Thursday, March 01, 2012

The Tortured and Dysfunctional Lives of Professional "Ex-Gays"


Have you ever noticed that virtually all of the prominent "ex-gays for pay" have a common theme in their pasts? It seems that nearly every one, whether male of female, has a history that includes alcoholism, drug use, prostitution, molestation, screwed up family backgrounds, or all of the foregoing. And rather than take real responsibility for the bad life choices they made, they without exception want to blame their tortured pasts on being gay. In fact, in my view, the biggest problem driving all of the poor choice behavior these "ex-gays" exhibit is the psychological damage they experienced from their religious upbringings. I've often maintained that raising and LGBT child in a far right religious household is a form of child abuse and most "ex-gays" - many of whom have no careers except playing ex-gay for pay - seem to be very damaged individuals as a result of their religious inner self-hate and self-loathing. To listen to these "ex-gays," no one who is LGBT can lead a normal productive life like everyone else in society. Truth be told, most of us do and given their train wreck like past lives, "ex-gays" would seem to be the last people to advise others on any issue. Jeremy Hooper looks at the bizarre lives of the "ex-gays for pay" in a post at Good As You:

n a recent interview with Christian radio host Janet Parshall, professional "ex-gay" Stephen Bennett did that thing the professional "former homosexuals" always do: He linked a whole host of horrible life experiences and choices to his sexuality, as if unrelated feathers are undetachable parts of the gay bird . . .

It's so telling.
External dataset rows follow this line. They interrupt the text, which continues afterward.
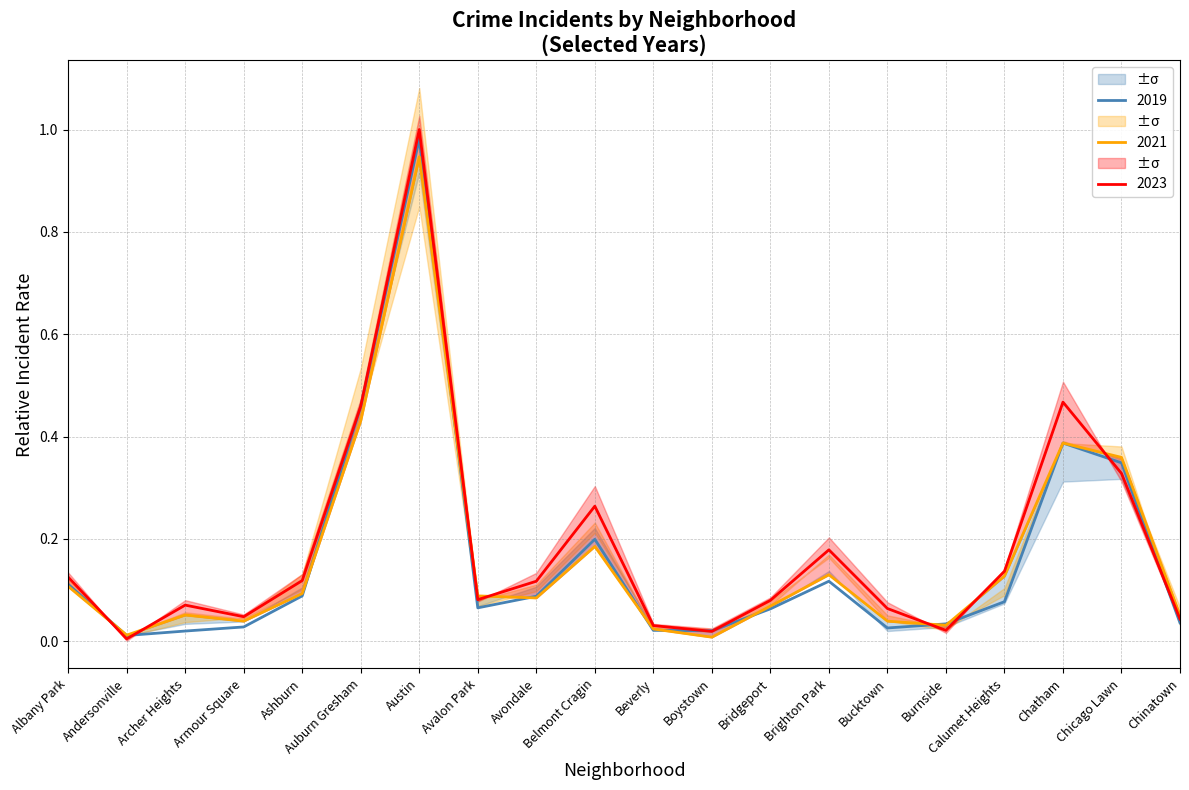

How many interior local peaks does the 2023 series have?

5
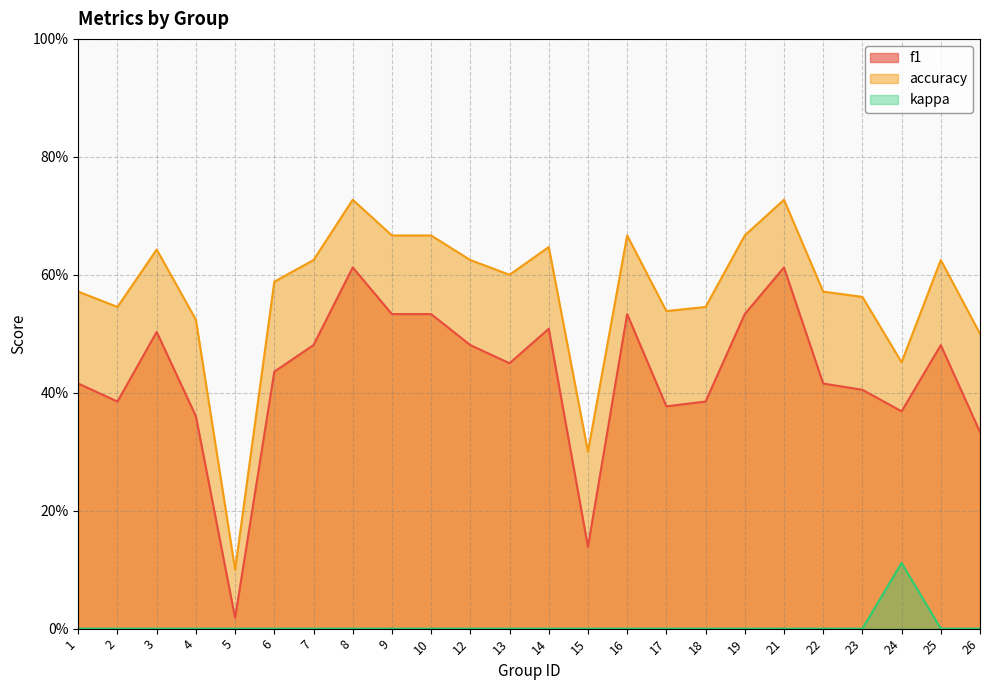

Where is f1 nearest to the value 0?

5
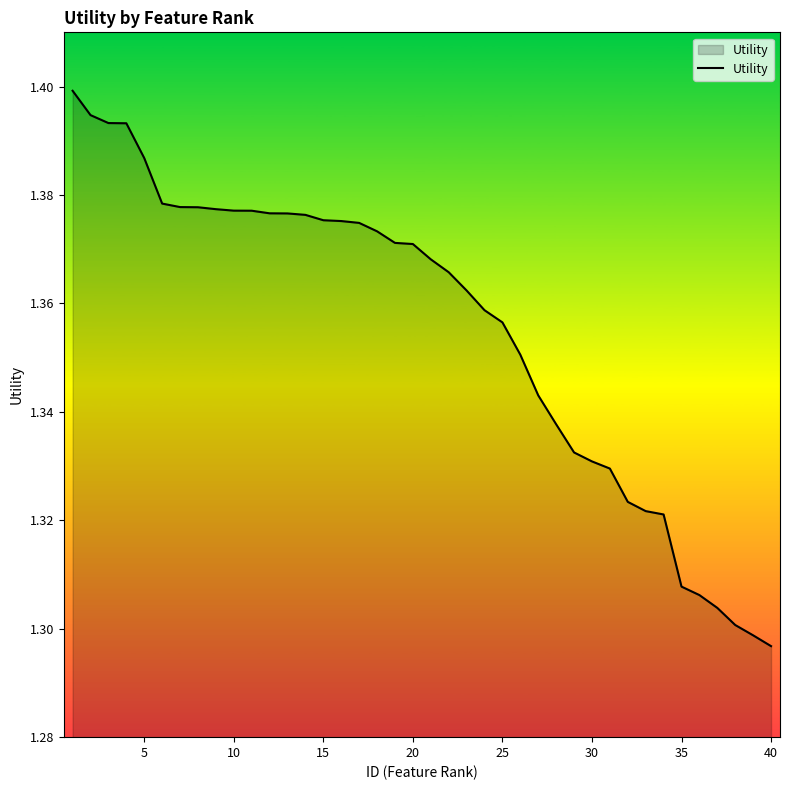

How many lines are shown in the chart?

1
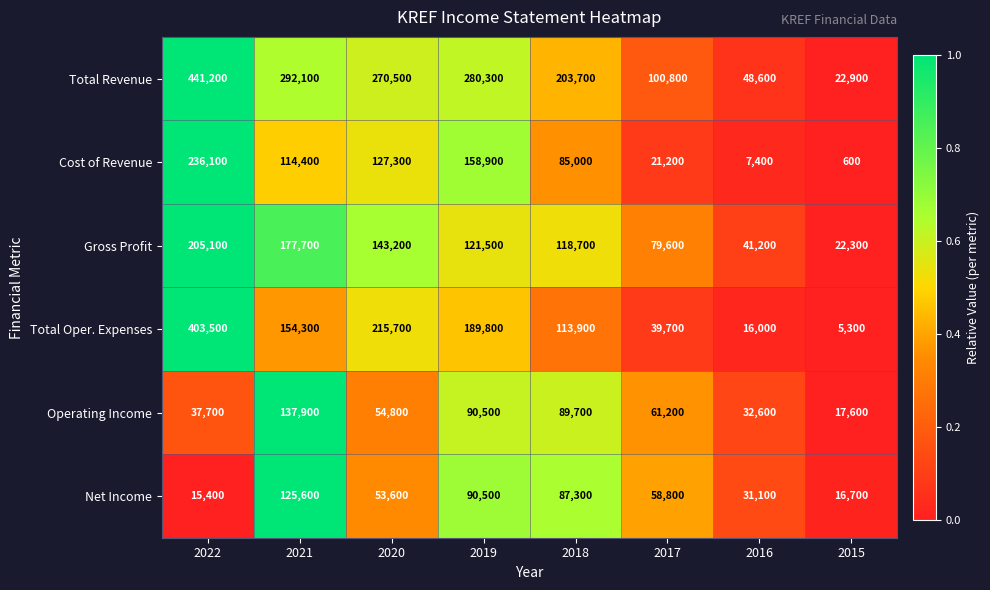

Which series has the largest range (max minus min)?

Total Revenue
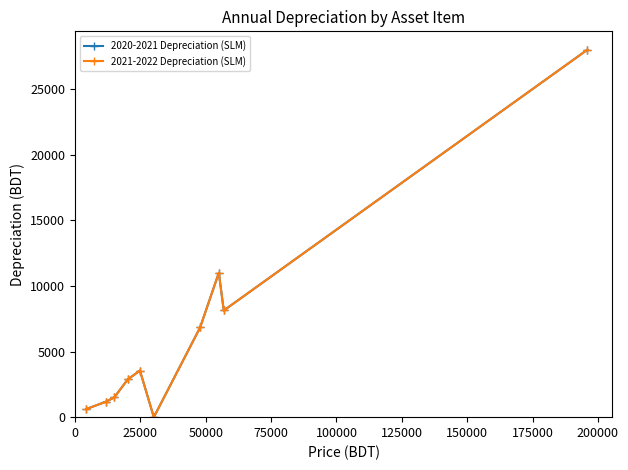

Does the chart have visible grid lines?

No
Virtually to a person, these career "ex-gays" have backgrounds (or supposed backgrounds) of prolonged drug abuse, alcoholism, family strife, molestation, vicious shunning, obsessions with club life, bulimia, and any number of things with which most people truly would need to deal, if they wanted to advance. These "former gays" then link those other elements directly to their sexual orientations, as if it's all in the same bucket. Alan Chambers does it. Charlene Cothran did it. Melissa Fryrear does it. Janet Boynes does it. We never see an "ex-gay" paycheck-earner who just happened to be LGBT with the everyday, up and down life experiences that are most common among the LGBT population. They are always presented as having been addicted, abused, trapped, entrenched, damaged, broken, stuck in horrible relationships, sex-crazed, lacking ambition, immoral (or at best amoral), and generally hurting -- part of a "lifestyle" rather than a life.

I actually think it does more damage to their cause than they realize. Most modern Americans now know an LGBT person or two. Many more see LGBT people in pop culture. A growing number even realize that the negative cultural elements that do greet some LGBT people are largely the byproducts of decades of forced differentiation and stigma, not innate "brokenness."

More and more people know that Stephen Bennett, despite his pretense of firsthand insight, doesn't speak for the LGBT experience, writ large: He speaks for Stephen Bennett, or at least the professionally-crafted version thereof. Oh, and of course he speaks against the entire field of credible science. So there's that, too.